• **Activity**
Produce a word-for-word copy of the listing below without its pictures.

• **Data shown**
_ _ _ _ _

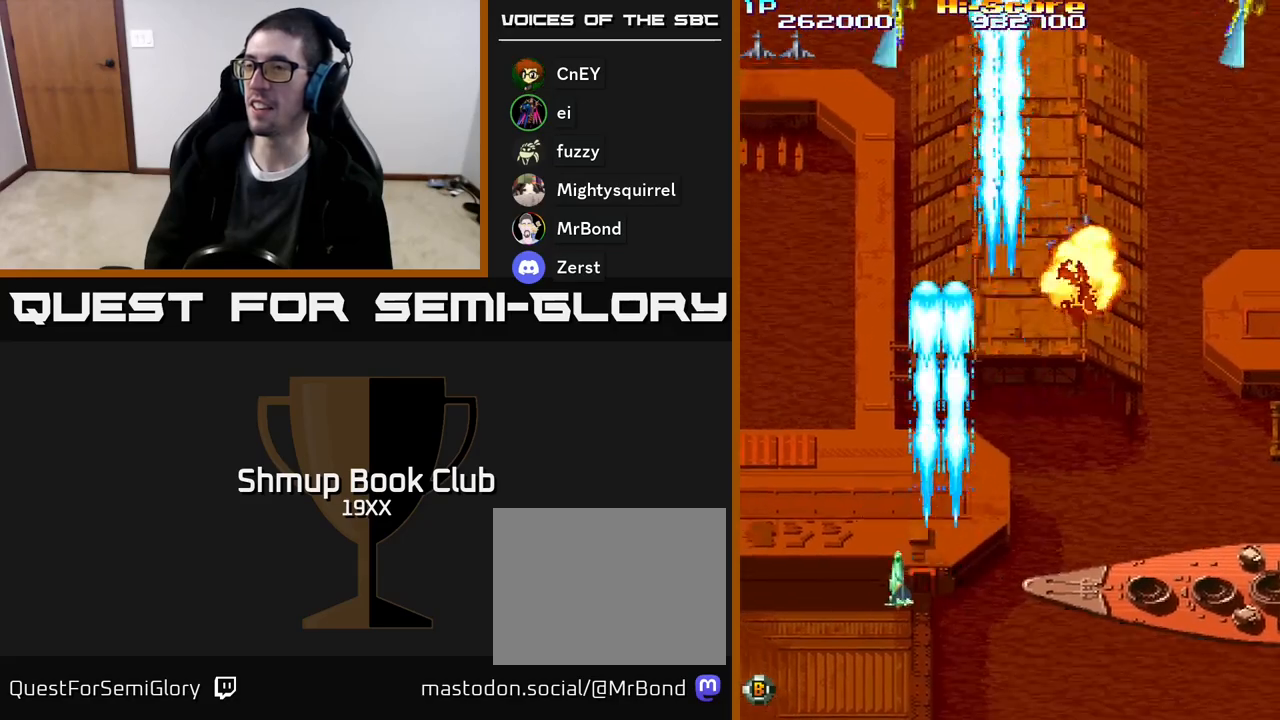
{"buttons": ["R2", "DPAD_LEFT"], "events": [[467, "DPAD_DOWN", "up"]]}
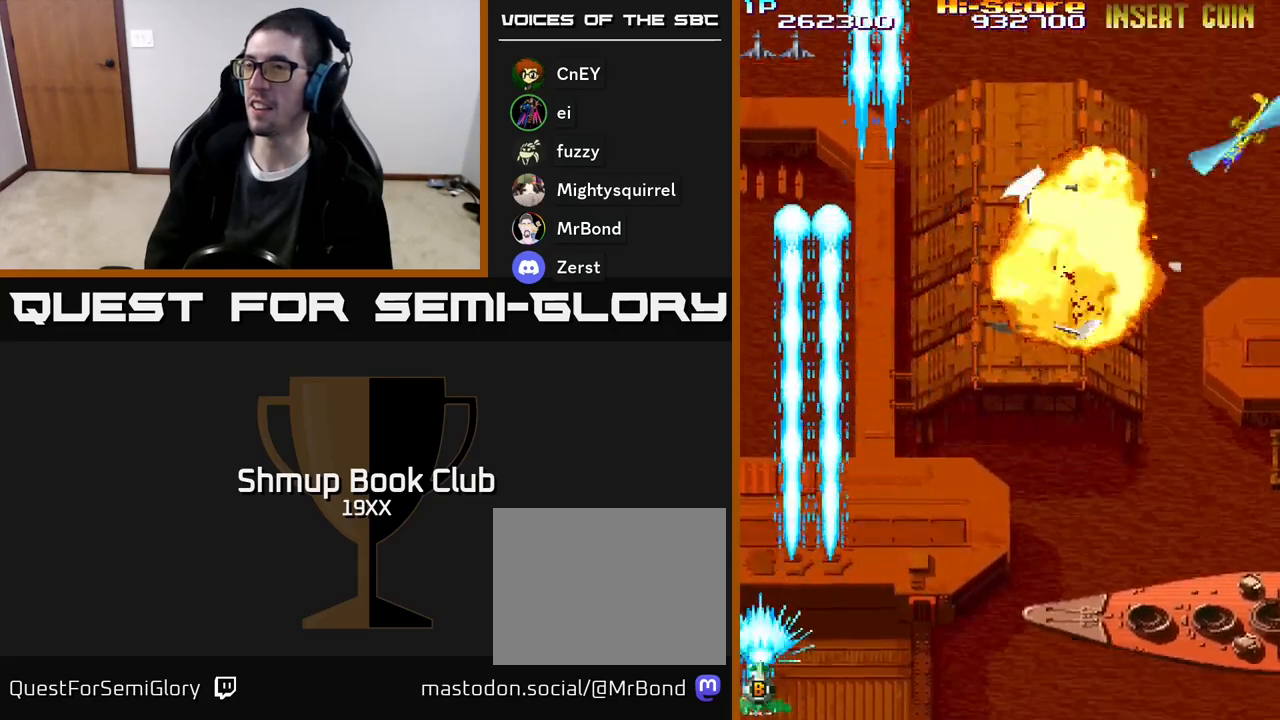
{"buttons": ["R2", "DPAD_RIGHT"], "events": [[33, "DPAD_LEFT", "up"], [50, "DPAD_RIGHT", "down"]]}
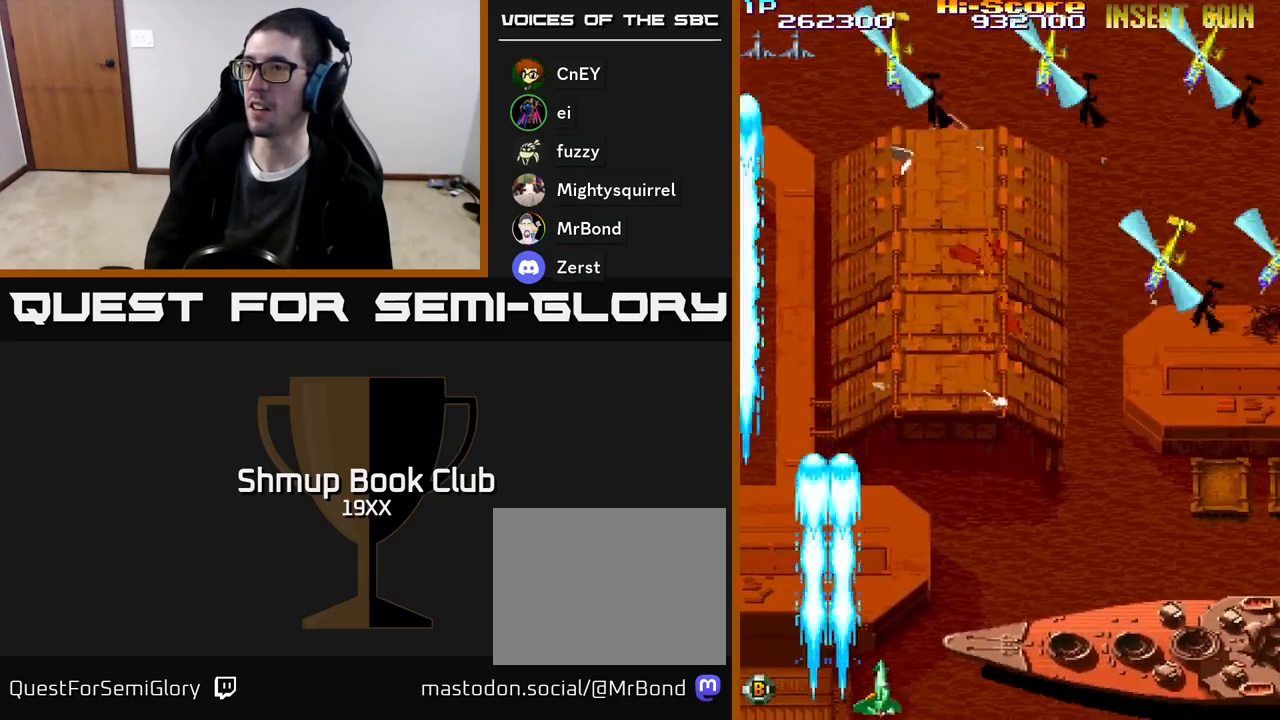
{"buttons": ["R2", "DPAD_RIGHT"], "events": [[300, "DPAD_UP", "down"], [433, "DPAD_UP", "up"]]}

_ _ _ _ _

• **Written reply**
{"buttons": ["R2", "DPAD_LEFT"], "events": [[467, "DPAD_DOWN", "up"]]}
{"buttons": ["R2", "DPAD_RIGHT"], "events": [[33, "DPAD_LEFT", "up"], [50, "DPAD_RIGHT", "down"]]}
{"buttons": ["R2", "DPAD_RIGHT"], "events": [[300, "DPAD_UP", "down"], [433, "DPAD_UP", "up"]]}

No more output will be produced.